Which of the lines below contain the string "LIST"? Pull each one out of the data.
==== SOURCE DATA
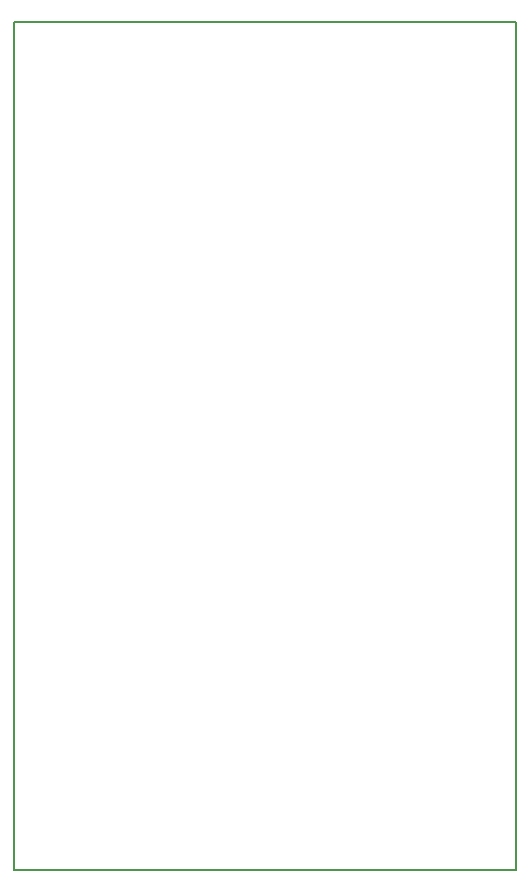
<source format=gko>
G04 #@! TF.FileFunction,Profile,NP*
%FSLAX46Y46*%
G04 Gerber Fmt 4.6, Leading zero omitted, Abs format (unit mm)*
G04 Created by KiCad (PCBNEW 4.0.2-stable) date Sunday, 04 December 2016 'pmt' 11:35:44 pm*
%MOMM*%
G01*
G04 APERTURE LIST*
%ADD10C,0.100000*%
%ADD11C,0.200000*%
G04 APERTURE END LIST*
D10*
D11*
X137160000Y-135255000D02*
X138430000Y-135255000D01*
X137160000Y-63500000D02*
X137160000Y-135255000D01*
X179705000Y-135255000D02*
X178435000Y-135255000D01*
X179705000Y-63500000D02*
X179705000Y-135255000D01*
X178435000Y-63500000D02*
X179705000Y-63500000D01*
X178435000Y-63500000D02*
X177800000Y-63500000D01*
X137795000Y-135255000D02*
X178435000Y-135255000D01*
X177800000Y-63500000D02*
X137160000Y-63500000D01*
M02*

</source>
========
■ **ANSWER TO THE PROBLEM**:
G04 APERTURE LIST*
G04 APERTURE END LIST*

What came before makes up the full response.